著者の地元、富山県のとある商店街をモデルにした町おこしに奮闘する姉妹のお話。
昭和時代に賑わいを見せた商店街もいまや郊外の大型ショッピングモールに押されシャッター街化する地方田舎都市はたくさんある。あなたの周りにもいくつも点在するのではないでしょうか?
ストーリーを紹介すると、地方都市◎◎商店街の老舗本屋の長女タカコ。タカコは地元市役所に勤める真面目だけど地元しか知らない生粋の地元っ子。タイトルの「メガネ」の方である。妹ショーコは高校を中退し10年の家出。久しぶりに商店街に帰ってきたときには未婚の母。タイトルのもう1つ「放蕩娘」とは妹ショーコを指している。企画力もあり行動力ともに抜群のショーコの二人が地元人、かつて商店街で青春を謳歌した、地元大学のまゆみ先生らを巻き込みながら、商店街活性化に向けて奮闘する社会ストーリーだ。

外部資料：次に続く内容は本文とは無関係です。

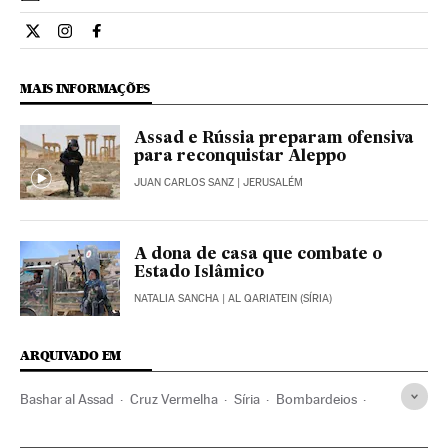
Internacional El País Brasil en Twitter
Internacional El País Brasil en Instagram
Internacional El País Brasil en Facebook
MAIS INFORMAÇÕES
Assad e Rússia preparam ofensiva
para reconquistar Aleppo
JUAN CARLOS SANZ
| JERUSALÉM
A dona de casa que combate o
Estado Islâmico
NATALIA SANCHA
| AL QARIATEIN (SÍRIA)
ARQUIVADO EM
Bashar al Assad
Cruz Vermelha
Síria
Bombardeios
Guerra na Síria
Mortes
Médicos Sem Fronteiras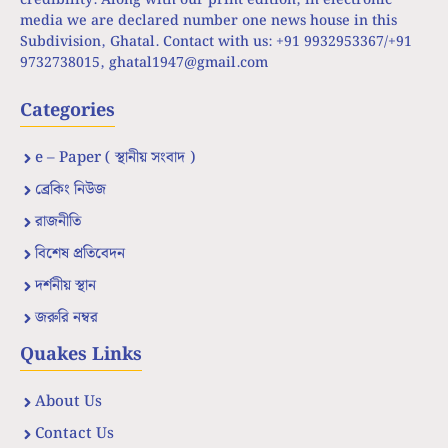
credibility. Along with our print edition, in electronic
media we are declared number one news house in this
Subdivision, Ghatal. Contact with us: +91 9932953367/+91
9732738015,
ghatal1947@gmail.com
Categories
e – Paper ( স্থানীয় সংবাদ )
ব্রেকিং নিউজ
রাজনীতি
বিশেষ প্রতিবেদন
দর্শনীয় স্থান
জরুরি নম্বর
Quakes Links
About Us
Contact Us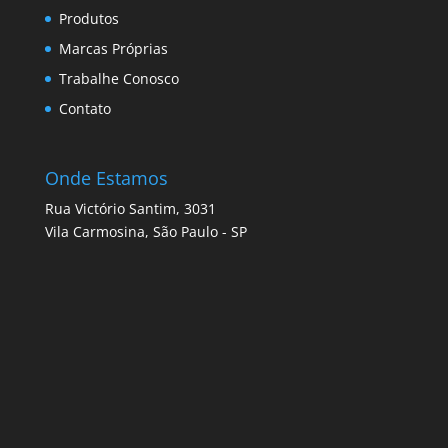
Produtos
Marcas Próprias
Trabalhe Conosco
Contato
Onde Estamos
Rua Victório Santim, 3031
Vila Carmosina, São Paulo - SP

かつては栄華を極めつつ、車社会に対応もできず商店街が寂れていった商店街は日本に数え切れないほどあります。
傍観者となり地元をディスる人、かたや商店街の人間として奮闘する人と街を軸にそれぞれの立場の違い、視線が描かれている。
面白いのは商店街がなぜシャッター化しているのか、商店街復興にかける想いの年齢層により温度差の違いなど、商店街の性質を詳細にリサーチしなければ、わからない事が数々描かれており、商店街とは無縁の私には知りえないからくりが描かれており、社会学勉強になりました。
また街作りだけでなく、「いいとこどり、だけど華をもたせてほしい:扱いの面倒な市役所中年男性星野とイマドキの若者とのバトルも織り込まれており、こちらもなかなか面白かった。
この本で学べることは社会学からみた商店街の視点がメインですが、30歳過ぎたら、愚痴って傍観者気取りをするのではなく、行動して飛び込んでいくことの意味まで盛り込まれており、エンタメの楽しみだけに終わらない面が良かったです。ちょっとした社会学ミニ講座に出ている感じがしました。
全体に面白いのですが、ラストのタカコの変わりようが強引設定すぎやしないか?気になりました。